Much of the reconstruction needed in Yemen is the result of coalition attacks, which have destroyed and damaged homes, hospitals, and factories across the country.

In February, the coalition intensified its bombardment of al-Hudayda, a Red Sea port city that is a lifeline for millions of Yemenis in need of food, medicine, and fuel. The attack trapped civilians and hampered the delivery of aid.

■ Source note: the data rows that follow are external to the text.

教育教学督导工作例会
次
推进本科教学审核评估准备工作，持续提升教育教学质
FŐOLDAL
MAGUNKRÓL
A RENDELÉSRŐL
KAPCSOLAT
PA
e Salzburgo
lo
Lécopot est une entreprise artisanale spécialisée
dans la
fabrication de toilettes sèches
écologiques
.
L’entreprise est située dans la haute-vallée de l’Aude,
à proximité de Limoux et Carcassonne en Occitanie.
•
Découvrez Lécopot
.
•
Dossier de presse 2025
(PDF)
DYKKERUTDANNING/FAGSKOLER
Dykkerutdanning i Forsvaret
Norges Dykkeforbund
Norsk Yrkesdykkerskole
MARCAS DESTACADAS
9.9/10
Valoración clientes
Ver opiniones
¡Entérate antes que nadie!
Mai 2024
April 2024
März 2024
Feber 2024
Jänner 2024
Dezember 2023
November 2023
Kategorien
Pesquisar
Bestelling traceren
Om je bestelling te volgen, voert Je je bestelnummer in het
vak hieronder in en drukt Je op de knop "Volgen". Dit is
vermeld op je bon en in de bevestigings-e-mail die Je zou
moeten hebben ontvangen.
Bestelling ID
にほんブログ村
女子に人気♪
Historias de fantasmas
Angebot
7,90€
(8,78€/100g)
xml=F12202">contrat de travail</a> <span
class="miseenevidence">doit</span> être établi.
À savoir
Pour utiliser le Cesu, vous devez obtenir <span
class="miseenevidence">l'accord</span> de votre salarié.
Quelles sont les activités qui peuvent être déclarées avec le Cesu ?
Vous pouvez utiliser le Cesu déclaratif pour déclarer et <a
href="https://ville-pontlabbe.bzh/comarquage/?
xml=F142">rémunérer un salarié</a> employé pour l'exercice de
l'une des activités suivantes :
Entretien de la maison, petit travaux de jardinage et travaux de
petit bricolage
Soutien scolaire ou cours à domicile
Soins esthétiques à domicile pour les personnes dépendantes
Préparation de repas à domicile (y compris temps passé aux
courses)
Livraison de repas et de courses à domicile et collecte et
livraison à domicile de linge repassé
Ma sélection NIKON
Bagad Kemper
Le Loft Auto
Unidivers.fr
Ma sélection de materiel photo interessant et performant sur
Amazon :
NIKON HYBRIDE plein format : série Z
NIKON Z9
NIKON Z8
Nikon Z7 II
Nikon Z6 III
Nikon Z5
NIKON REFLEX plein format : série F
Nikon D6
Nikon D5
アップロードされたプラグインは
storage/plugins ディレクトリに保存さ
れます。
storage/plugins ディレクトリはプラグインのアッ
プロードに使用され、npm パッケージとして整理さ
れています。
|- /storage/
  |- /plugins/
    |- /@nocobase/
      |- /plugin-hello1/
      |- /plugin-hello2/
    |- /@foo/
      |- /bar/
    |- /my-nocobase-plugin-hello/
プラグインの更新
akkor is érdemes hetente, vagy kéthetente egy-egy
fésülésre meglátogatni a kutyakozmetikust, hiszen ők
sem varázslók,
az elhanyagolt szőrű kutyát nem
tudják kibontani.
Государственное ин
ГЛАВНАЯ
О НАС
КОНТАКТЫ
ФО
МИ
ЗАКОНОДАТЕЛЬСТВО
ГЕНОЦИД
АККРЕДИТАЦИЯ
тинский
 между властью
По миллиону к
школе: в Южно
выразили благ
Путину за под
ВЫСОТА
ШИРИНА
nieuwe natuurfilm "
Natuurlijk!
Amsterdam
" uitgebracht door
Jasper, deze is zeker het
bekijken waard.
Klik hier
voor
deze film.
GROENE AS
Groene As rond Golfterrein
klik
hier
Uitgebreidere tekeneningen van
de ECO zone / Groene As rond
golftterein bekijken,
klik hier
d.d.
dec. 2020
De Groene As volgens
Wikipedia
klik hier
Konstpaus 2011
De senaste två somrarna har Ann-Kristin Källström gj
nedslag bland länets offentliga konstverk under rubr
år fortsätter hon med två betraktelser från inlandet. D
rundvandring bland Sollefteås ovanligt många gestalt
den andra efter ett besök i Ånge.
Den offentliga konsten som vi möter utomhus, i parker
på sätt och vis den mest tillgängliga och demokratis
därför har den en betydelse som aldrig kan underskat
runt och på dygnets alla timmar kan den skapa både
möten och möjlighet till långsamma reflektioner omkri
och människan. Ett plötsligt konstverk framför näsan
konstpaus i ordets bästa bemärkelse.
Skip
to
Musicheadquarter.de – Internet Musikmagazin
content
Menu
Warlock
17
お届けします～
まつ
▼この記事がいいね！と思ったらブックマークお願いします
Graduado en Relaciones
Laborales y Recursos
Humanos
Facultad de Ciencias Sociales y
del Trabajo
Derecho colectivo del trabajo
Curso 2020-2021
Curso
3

Possible war crimes were documented on both sides with “alarming frequency” and the blockade thrust the already impoverished city into a severe food shortage. Coalition planes bombed private boats and destroyed the port’s vital container cranes.

Continual bombardment and blockade by the coalition has been punctuated throughout the war with announcements of substantial donations. Just three weeks after the coalition began their airstrikes in Yemen, the kingdom donated $274 million “to provide emergency assistance to the millions affected by the conflict.”

The continued destruction and destabilization caused by Saudi and Emirati military engagement seems to counteract the billions of dollars these countries have pledged to humanitarian initiatives in Yemen. But there are benefits to publicly writing checks

Yemen’s catastrophic war has brought a considerable amount of criticism and unwanted media attention to the member states of the coalition.

If writing a check for a few hundred million dollars (a mere drop in the bucket for most Gulf states) can provide Saudi Arabia and the UAE with good press and an opportunity to charge the Houthis with Yemen’s collapse, then they will gladly loosen the purse strings.

Bringing to close an unwinnable war and admitting failure, however, would for them be too costly.